I gave a talk last night at an event celebrating the 10th anniversary of the Rawdon Community Library. A once fiercely independent small town on the outskirts of Leeds, it was absorbed into Leeds City in the local government reorganisation of the 1970s but when, under financial pressure, the City Council looked to save money by closing a number of branch libraries including Rawdon, the community fought back.
They first launched a two and a half year campaign opposing the closure and when that failed to persuade the councillors, they went ahead and re-established the library as an independent, community-run organisation. Staffed entirely by volunteers and supported by energetic fund-raising and a handful of generous supporters, it has gone from strength to strength, and is a thriving institution at the heart of its community, providing not only library services but a lecture programme, coffee mornings, clubs and interest groups, meeting facilities for all sorts of other local groups, and they even provide a ‘Home Alone’ Christmas dinner, served in the library on Christmas Day, for those who are on their own.
So huge congratulations to them and all other similar libraries around the country but it prompted me to reflect on the role a public library had played in my own life. Quite simply, I would not be a professional writer today if it had not been for my local library. When I was growing up, it occupied the entire ground floor of a large Victorian building and was run by knowledgeable and enthusiastic staff who were always available to offer help advice and reading recommendations to a shy ten or eleven-year-old boy when I started regularly visiting the library.
There were shelves groaning with books, not just Dickens and Shakespeare and the inevitable Agatha Christies and Enid Blytons, but a wealth of other novels, non-fiction, playscripts and poetry. There I discovered Steinbeck and Hemingway, Beckett and Camus, dos Passos and Dostoyevsky, and also – because libraries then actually had reasonable budgets for new books – even newer writers too like the wave of ‘angry young men’ who were then transforming British literature and cinema.
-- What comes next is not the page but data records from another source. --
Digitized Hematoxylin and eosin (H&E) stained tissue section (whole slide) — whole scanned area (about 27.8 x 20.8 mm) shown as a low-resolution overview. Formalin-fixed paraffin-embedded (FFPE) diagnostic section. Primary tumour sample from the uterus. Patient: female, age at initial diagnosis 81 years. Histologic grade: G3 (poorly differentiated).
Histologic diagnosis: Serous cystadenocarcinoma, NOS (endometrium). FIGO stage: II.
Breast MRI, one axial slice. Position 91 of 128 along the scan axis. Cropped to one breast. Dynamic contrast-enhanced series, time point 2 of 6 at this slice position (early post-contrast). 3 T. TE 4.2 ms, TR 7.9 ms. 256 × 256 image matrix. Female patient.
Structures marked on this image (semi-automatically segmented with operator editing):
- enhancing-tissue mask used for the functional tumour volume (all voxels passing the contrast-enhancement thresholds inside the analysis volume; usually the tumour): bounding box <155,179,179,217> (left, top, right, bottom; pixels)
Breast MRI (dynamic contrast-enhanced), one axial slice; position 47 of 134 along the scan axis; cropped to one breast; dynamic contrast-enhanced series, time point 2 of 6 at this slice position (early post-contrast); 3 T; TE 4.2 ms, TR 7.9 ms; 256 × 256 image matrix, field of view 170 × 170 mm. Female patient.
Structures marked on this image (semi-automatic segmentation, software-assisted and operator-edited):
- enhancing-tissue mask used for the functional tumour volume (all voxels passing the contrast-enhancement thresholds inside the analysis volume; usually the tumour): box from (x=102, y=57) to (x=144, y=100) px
Consciously or subconsciously, I learned something from everything I read, expanding my vocabulary, analysing structure, plotting, narrative drive, character development and the creation of a believable sense of place, and when I finally became a full-time author – not without many a deviation and wrong turning along the way – it was that voracious reading habit and those assimilated lessons that made me successful.
The love of books that those trips to the library inculcated in me has remained with me all my life, and it breaks my heart to think that, were I growing up in today’s Britain, with libraries closed or stripped of staff and run on a shoestring, as devalued and diminished as almost every other aspect of public life here over the last 40 years, it’s doubtful if I would ever have developed my love of books or become a writer at all.